Short problem A: In the beetroot quinoa burger text, which type of cooked beets is the reader told to avoid, and why?
Short problem B: Extend the beetroot quinoa burger text, picking up after its last sentence.

---- Given text

DYK beetroot is a natural anti-inflammatory food!? Plus, it’s filled with super important nutrients like:
- Folate
- Fiber
- Manganese
- Potassium
- Antioxidants
- and More!
If you’re curious why athletes are super into beetroot juice for performance, I suggest you read this piece here on fueling for endurance racing! Rest assured, this Beetroot Quinoa Burger is certainly a great addition to your diet as well (athlete or not!)

What you need to make this Beetroot Burger

Note, not included in the above are the garbanzo beans.
Ingredient Tips
- Canned beets: Pickled beets were used when developing this vegan burger recipe, but canned in plain water will work as well. I recommend avoiding the cooked beets in syrup, those end up with a very sweet burger that’s high in added sugar.
- Cooked beets: The refrigerated produce section usually has cooked beets in a package. These will work, but make sure you keep the liquid and note you may need to add a little balsamic vinegar mixed with water to get the full 1/2 cup of liquid needed.
- Dry polenta or corn grits: Make sure it is in the dry form! Cooked will not work in the recipe.

--------
---- Data lines

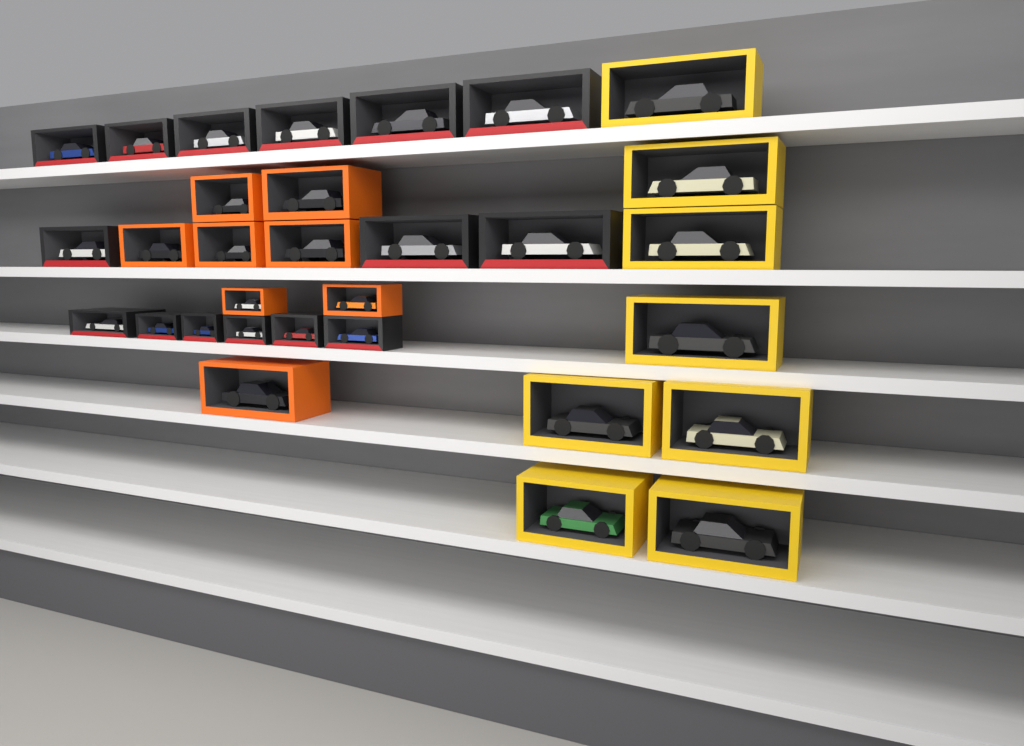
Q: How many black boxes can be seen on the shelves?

--------
---- Data lines

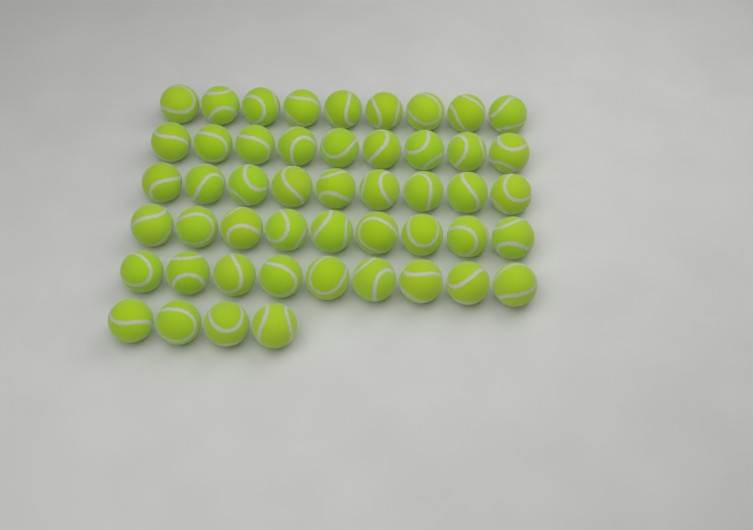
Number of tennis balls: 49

--------
---- Data lines

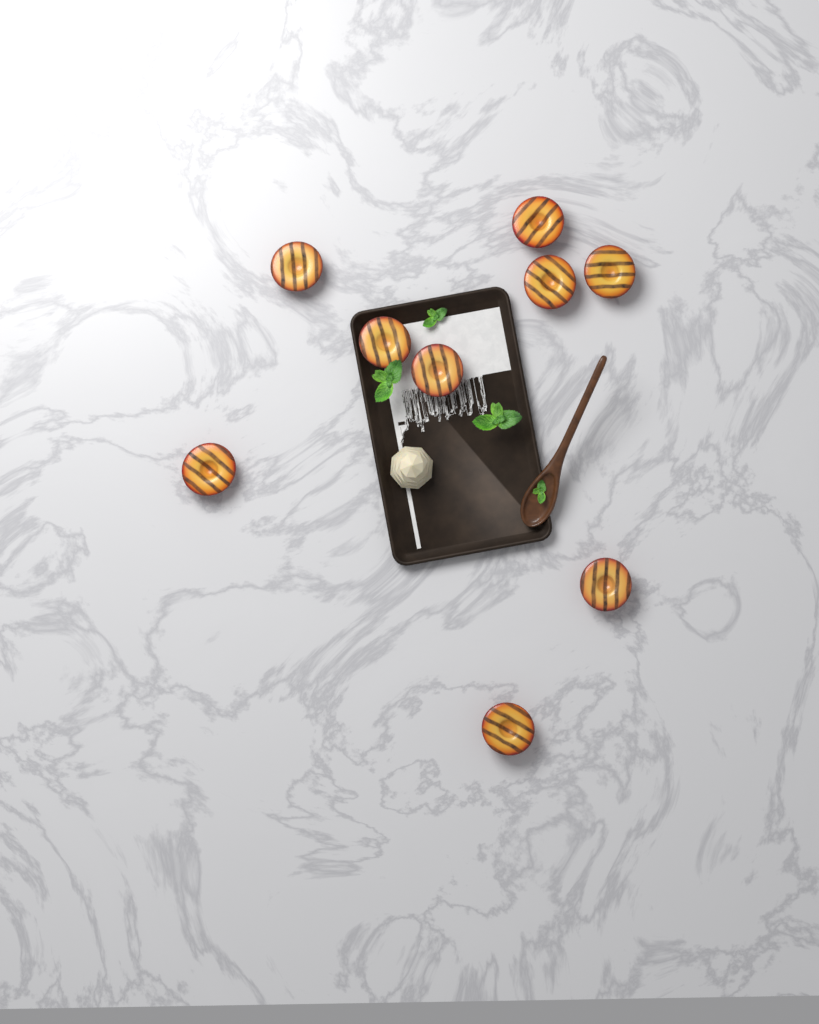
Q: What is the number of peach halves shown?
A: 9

--------

Task result A: Beets cooked in syrup, because they make a very sweet burger that's high in added sugar.

Task result B:
- Fresh or dried herbs: Either works! 1 tsp dried to every 1 Tbsp fresh herbs, or 1/2 tsp garlic powder to 1 whole garlic clove. The cilantro is very mild in here flavor-wise, so I promise even if you aren’t a cilantro lover, you may still LOVE this!
- Quinoa: Any variety will work here: red, white, or tricolor! Quinoa is great complement to the beets as it’s also a nutrient dense ingredient (see my Quinoa Salad with Spinach & Onions for more info!). When preparing, be sure to follow package directions for grain to water ratio, soak briefly and rinse well, then cook as advised!
Ingredient Swaps
- Cilantro: If you’re not interested in keeping it, swap in parsley instead.
- Jalapeno: It will add a bit of heat! If you’re not into spice, swap the jalapeno out for half a medium bell pepper of any color you prefer. Green and yellow bell peppers will be less sweet tasting than red or orange, so keep that in mind!
How to make a Beet veggie burger with Quinoa
You can make these in your air fryer (which I highly suggest) or in a regular oven. I’ve listed both options in the recipe for you!

(1) You can literally toss everything into a high powered blender (or food processor) with the exception of the quinoa and corn grits.
(2) Pulse until the mixture looks like the consistency of hummus.
(3) Pour the mixture into a bowl and combine with quinoa and corn grits.
(4) Form into patties and press in a panko coating.
Then, cook and eat!

RECIPE NOTES + EXPERT TIPS
- Use the red beets! The beautiful color in these is from the natural food coloring of the red varieties. Plus, they back a ton of great nutrition!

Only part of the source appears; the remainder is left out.